Curatives wanted

By Gonzalo López Martí / LMMIAMI.COM

  • When judges make mistakes they lock them up.
  • When surgeons make mistakes they bury them.
  • When ad people make mistakes they run them on national TV, tweet them and post them on Facebook.
  • Judges enjoy the luxury, if you will, of having high barriers to entry to their profession.
  • Law school et al.
  • You won’t get to occupy the bench by watching Suits or Damages.
  • Or by reading John Grisham novels.
  • Surgeons?
  • There’s no way to become one other than grinding through college and residencies for a good, grueling 10 years.
  • At least.
  • Full time.
  • Not even nurses who’ve witnessed thousands of surgical procedures have the professional clearance to operate on a patient.
  • It’d be outright illegal.
  • Advertising?
  • It’s easier to become a creative or account exec than, say, a plumber.
  • You need to be certified & insured to be a plumber.
  • Being an ad executive poses no hoops to jump through other than… owning a laptop?
  • Suffice it to say that the under signer, yes, yours truly, used to be a… professor…? at the very HQ of the prestigious, world-renowned Miami Ad School.
  • Anyone can write a script for a TV spot or pre-roll.
  • Not to mention a tweet, a Facebook post or the proverbial tagline.
  • Design & art direction software is becoming easier to operate by the hour.
  • It used to be a craft reserved for classically educated artists.
  • Now, it’s the field of self-taught teenagers.
  • Ditto writing computer code.
  • Filming, editing, CGI?
  • Well, there’s an app for that.
  • Our profession, if we can call it so, has the lowest barriers to entry one can imagine.
  • It’s gone DIY all the way.
  • The average human being is exposed to thousands of commercial messages everyday day.
  • Why can’t he or she make he or her own?
  • Millions of people self-medicate on a daily basis, for God’s f*****g sake.
  • What holds them back from creating their own ads?
  • After all, we humans learn from observation.
  • I have never seen a surgical procedure of any kind.
  • Even when I was physically present in the operating room, I was asleep or high as a kite.
  • I saw thousands of ads though.
  • They all look the same.
  • Some anonymous actor or celebrity says something about a product or pretends to use it.
  • An existential orgasm ensues.
  • The anonymous actor or celeb has seemingly never experienced such an amazing SUV / snack / insurance / burger / mobile gadget.
  • A voice-over closes the pitch with some inane tagline ripped from a self-help bestseller plus a call2action.
  • Logo.
  • Oh no, that paradigm is dead.
  • We don’t bribe actors or celebs anymore to sell our wares.
  • Well, I mean, we now call them influencers and they deliver their scripted lines on social media feeds.

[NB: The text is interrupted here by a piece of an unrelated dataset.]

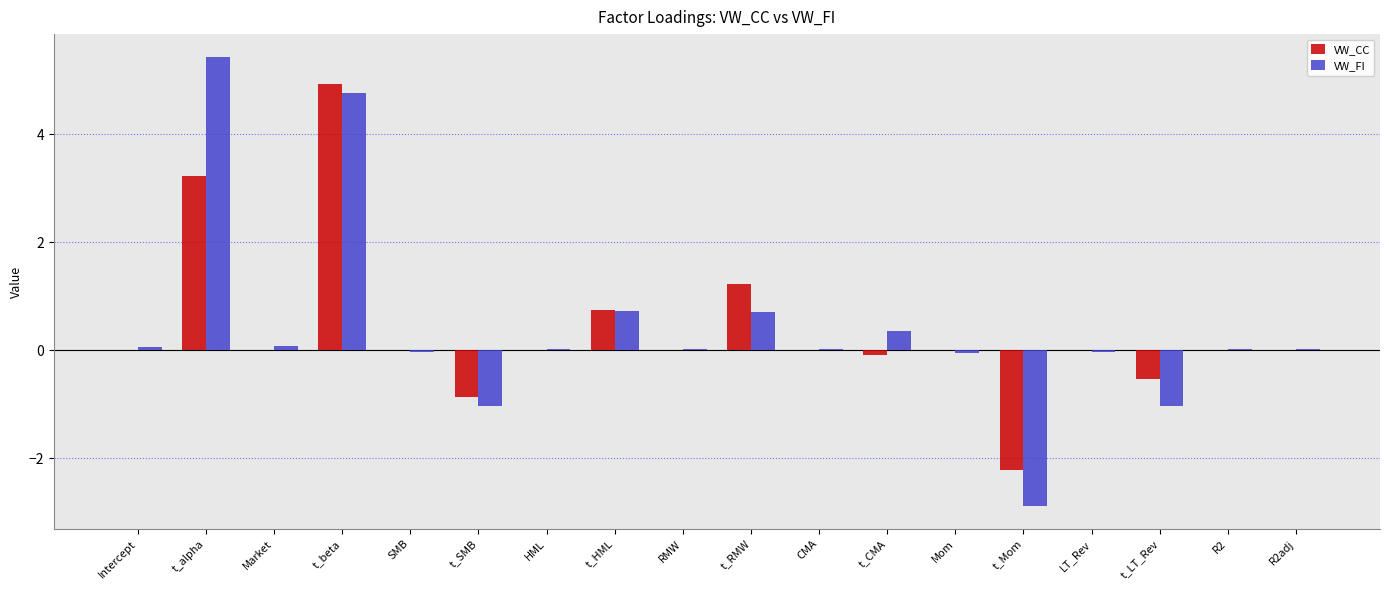

How many series are shown in this chart?

2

  • There go the barriers to entry.
  • The floodgates are open, folks.
  • When I started out as a copywriter, someone thought it was reasonable to pay some 20something snarky-pants six figures to come up with, say, ten plausible storylines for TV spots and 20 decent lines of copy for print purposes.
  • Per month.
  • Today, we need to do that every day: Facebook, Instagram, Twitter, Snapchat, Tumblr, Pinterest, Vine.
  • We’ve said it all.
  • Again & again.
  • No matter how we slice it, the message hasn’t changed, the litany is the same.
  • On multiple, mind-boggling social media feeds.
  • Speaking of which, here’s the good news.
  • Now more than ever, the medium is the message.
  • McLuhan’s mantra is truer than it ever was.
  • Let the new platforms shape your message.
  • Don’t run magazine ads on Instragram.
  • Don’t run TV spots on Vine.
  • Don’t run slogans on Twitter.
  • There’s nothing to “create” anymore (if there ever was).
  • To borrow the pretentious verbiage of the art world, we now simply curate what already exists.
  • We’ve become “curatives”, for the sake of coining a catchy idiom.
  • Our job is to keep our ear to the ground, spot trends, identify pipelines & windows of access into the culture.
  • It’s all out there.
  • We just need to see it first.
  • There’s nothing to invent.
  • To paraphrase the Hollywood saying: “nobody knows anything”.
  • In our racket we should adapt it to “nobody creates anything.”
  • Anyone who says they do, well, they is lyin’.
  • In ya face.
  • Shamelessly.
  • Programmatic?
  • It’s just the flavor of the month.
  • It’ll fall victim of the law of diminishing returns, like everything else.
  • Like AOL, like Yahoo!, like Facebook.
  • We will just become immunized and we’ll need to find something else.
  • Not for the faint of heart.
  • Only humans with a sweet tooth for risk can do it.